Essa ampla presença latino-americana reforça o peso político da região na disputa, embora a decisão final dependa, sobretudo, do aval dos cinco membros permanentes do Conselho de Segurança, que têm poder de veto.
Quem são os demais candidatos
Além dos representantes latino-americanos, a disputa conta com outros dois nomes de destaque. Um deles é o ex-presidente do Senegal Macky Sall, que governou o país entre 2012 e 2024 e aposta na experiência política e na defesa de uma maior presença africana nas instâncias de decisão global.
A outra candidata é a diplomata Carolyn Rodrigues-Birkett, da Guiana, atual representante permanente do país na ONU. De origem indígena ameríndia, ela entrou mais recentemente na disputa e defende o fortalecimento do multilateralismo, uma ONU mais eficiente e capaz de responder aos desafios contemporâneos.

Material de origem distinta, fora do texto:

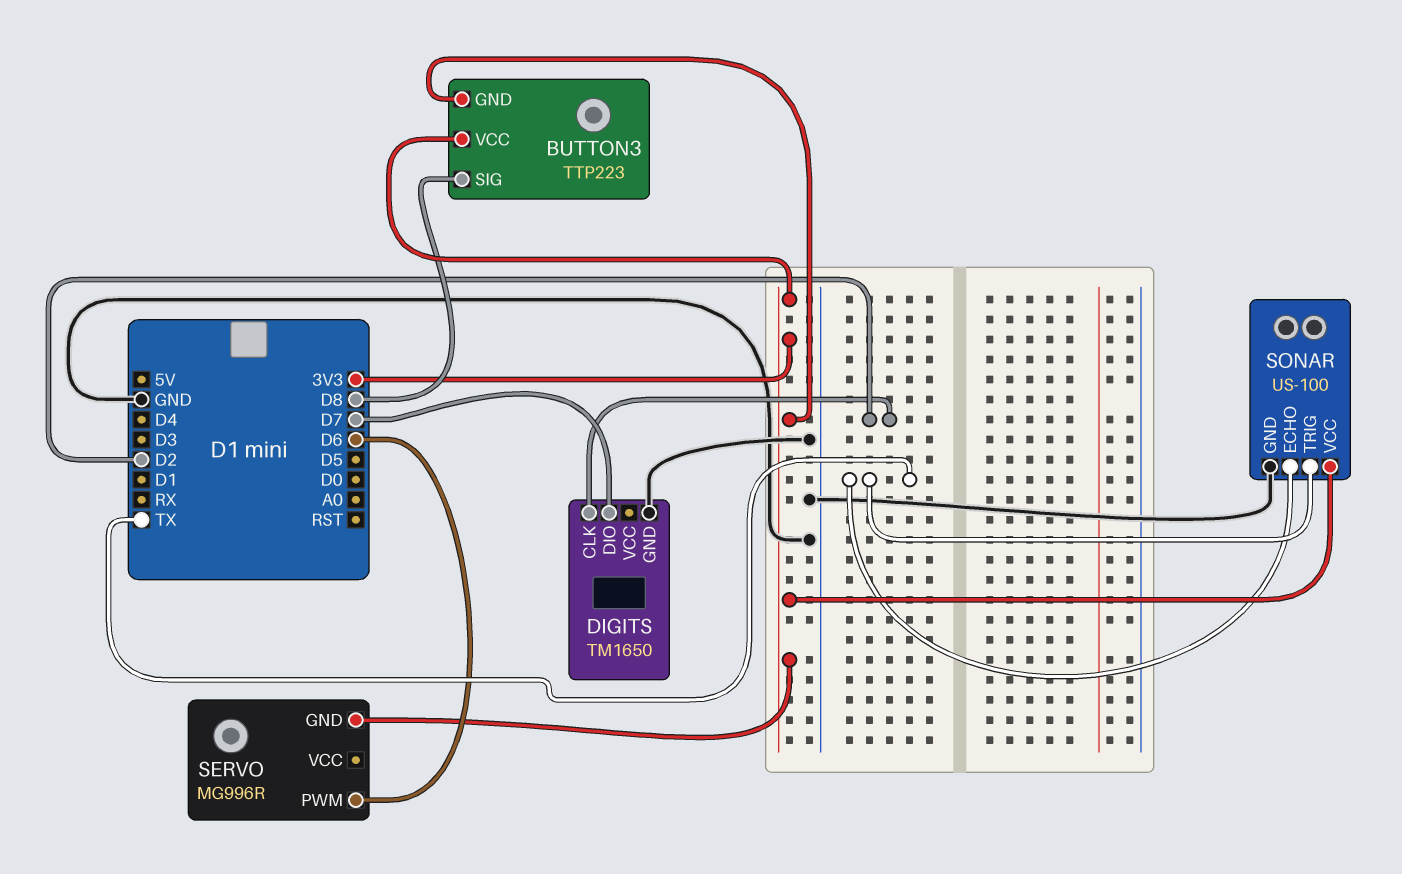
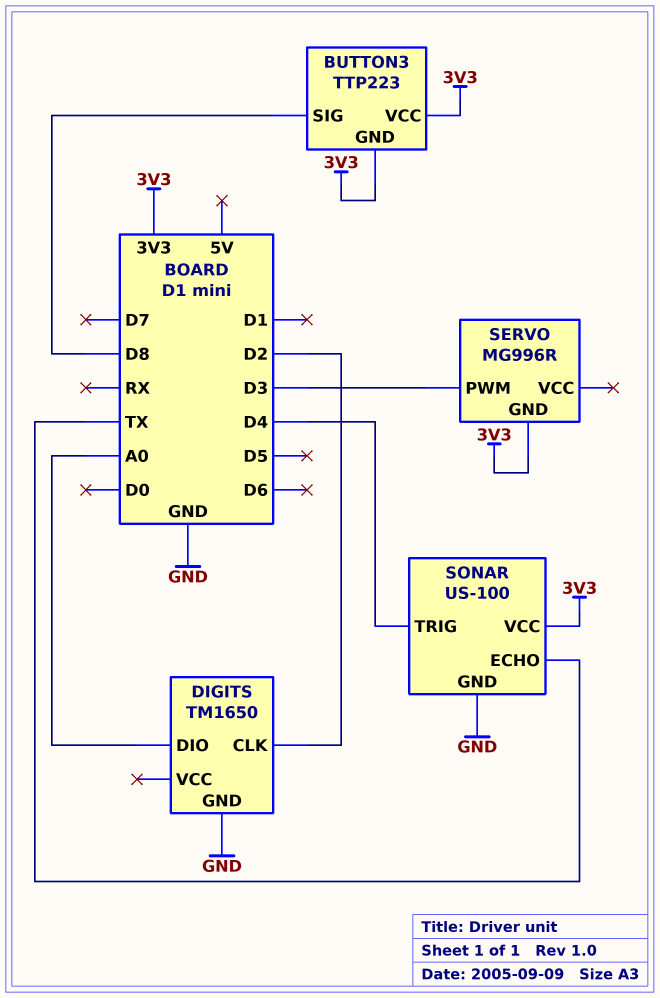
DIGITS pin DIO: D7 -> A0
SERVO pin PWM: D6 -> D3
SONAR pin TRIG: TX -> D4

Em fevereiro, o presidente Luiz Inácio Lula da Silva declarou que o Brasil apoiaria a candidatura de Michelle Bachelet, assim como o México.

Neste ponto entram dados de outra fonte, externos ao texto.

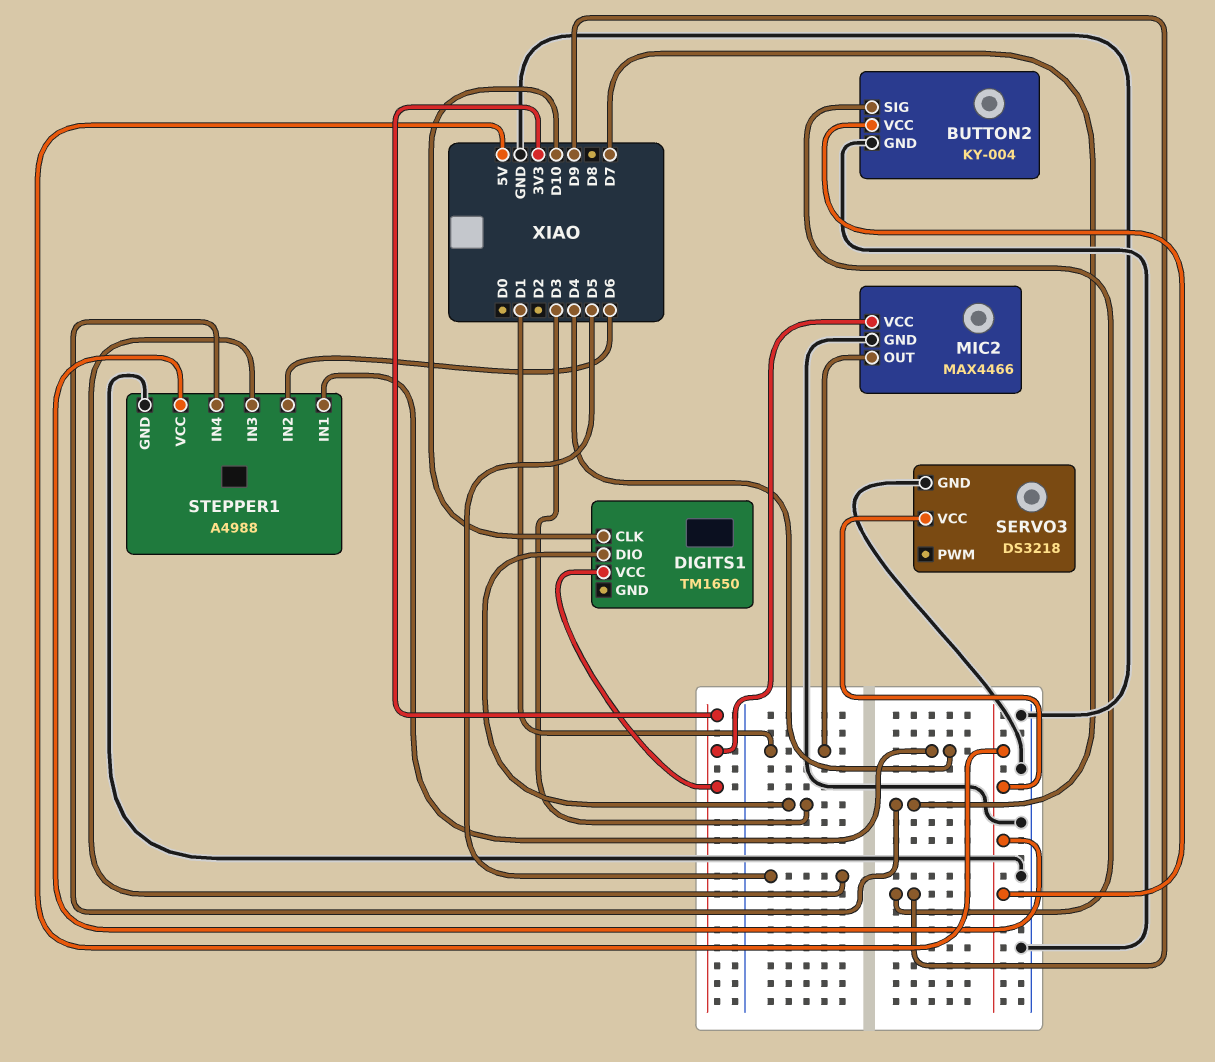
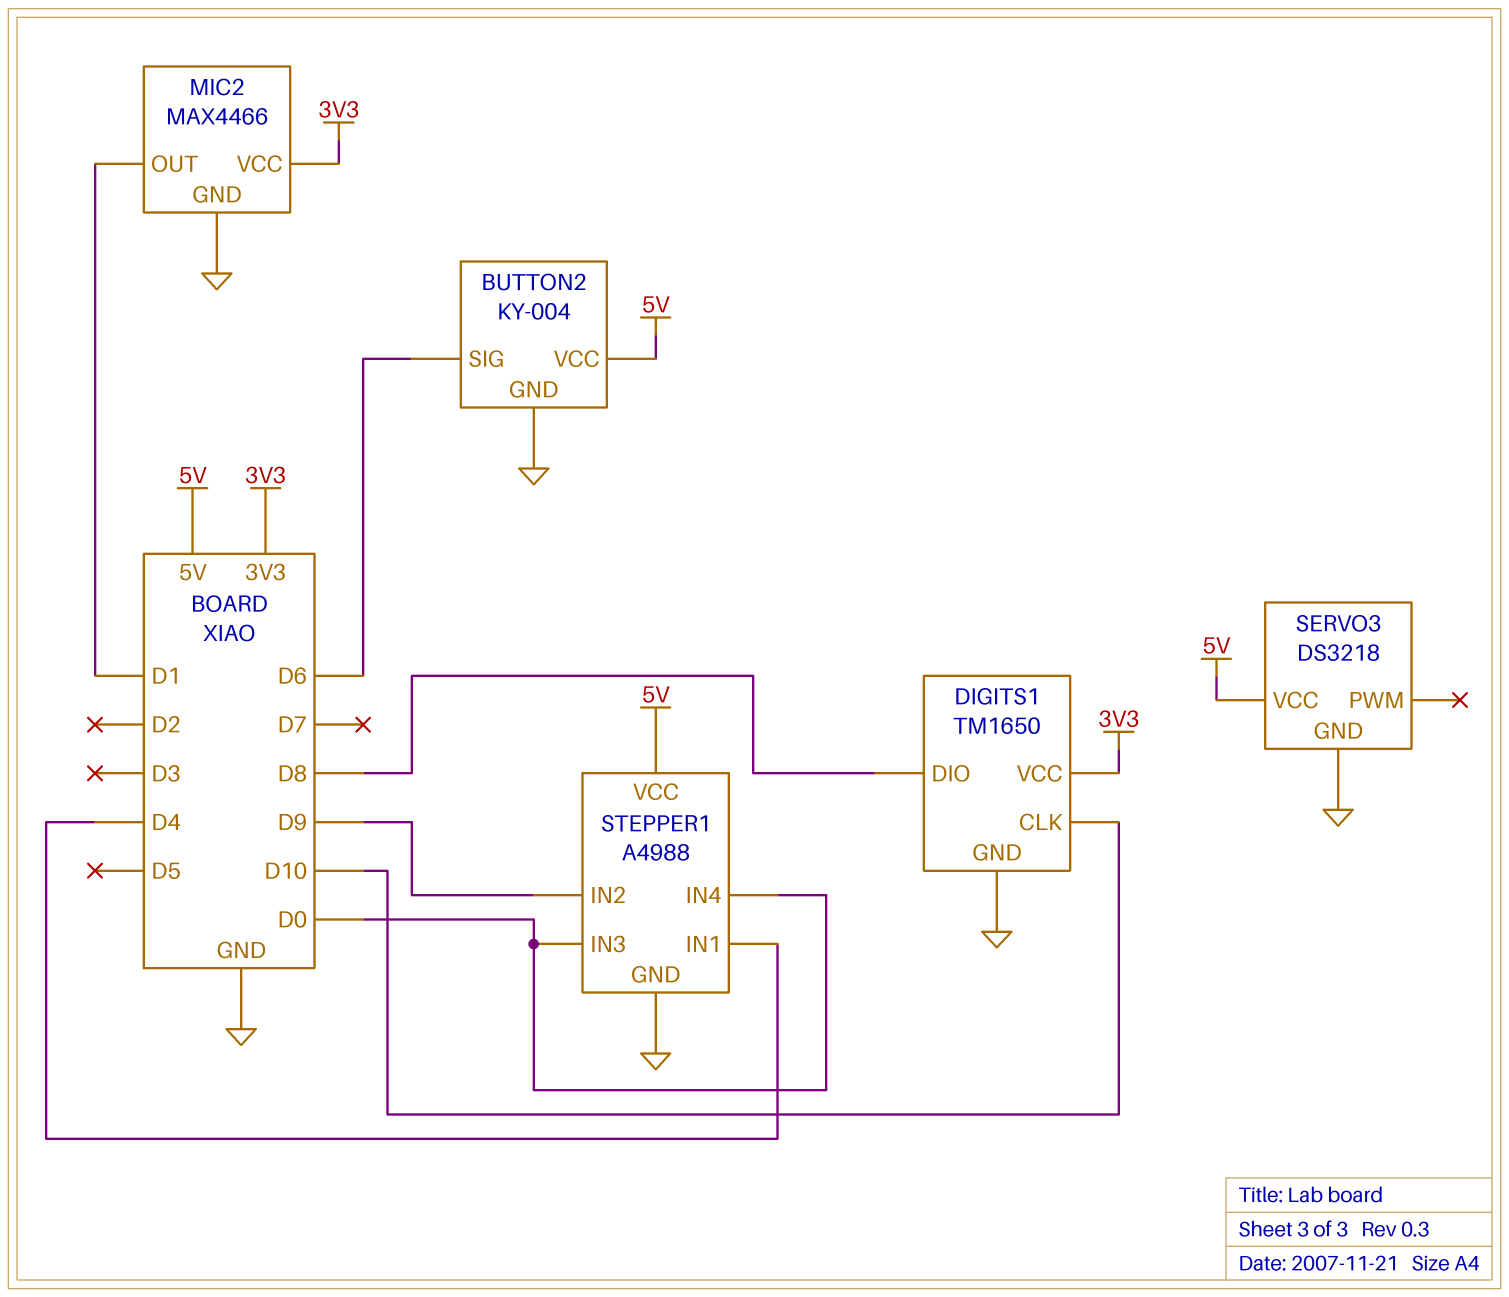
BUTTON2 pin SIG: D9 -> D6
DIGITS1 pin DIO: D3 -> D8
DIGITS1 pin GND: none -> GND
STEPPER1 pin IN2: D6 -> D9
STEPPER1 pin IN3: D5 -> D0
STEPPER1 pin IN4: D7 -> D0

Processo de escolha ganha mais transparência
A principal mudança em relação às eleições anteriores é o aumento da transparência. Desde 2016, a ONU passou a adotar um processo mais aberto para a escolha do secretário-geral, e as regras foram reforçadas por uma resolução aprovada no ano passado.
Agora, as candidaturas são divulgadas oficialmente, junto com os currículos, as propostas de cada concorrente e informações sobre o financiamento das campanhas.
Outra novidade é a realização de debates e diálogos públicos, como o desta quinta-feira, em que os candidatos apresentam suas prioridades e respondem a perguntas de representantes dos Estados-membros e da sociedade civil.
Embora a decisão continue nas mãos do Conselho de Segurança e da Assembleia Geral, o processo se tornou mais transparente e permite um escrutínio muito maior por parte da comunidade internacional.
Quais serão os próximos passos
Findada a etapa de debates públicos, o processo entra na fase de negociações diplomáticas. A escolha passa para o Conselho de Segurança, onde o candidato precisa obter pelo menos nove votos favoráveis e, principalmente, não ser vetado por nenhum dos cinco membros permanentes.
Só depois dessa recomendação é que o nome segue para a Assembleia Geral da ONU, formada pelos 193 Estados-membros, responsável pela nomeação oficial. O mandato é de cinco anos, com possibilidade de uma recondução.
A eleição deste ano também pode marcar um momento histórico. A organização poderá ter, pela primeira vez em seus 80 anos, uma mulher no comando das Nações Unidas.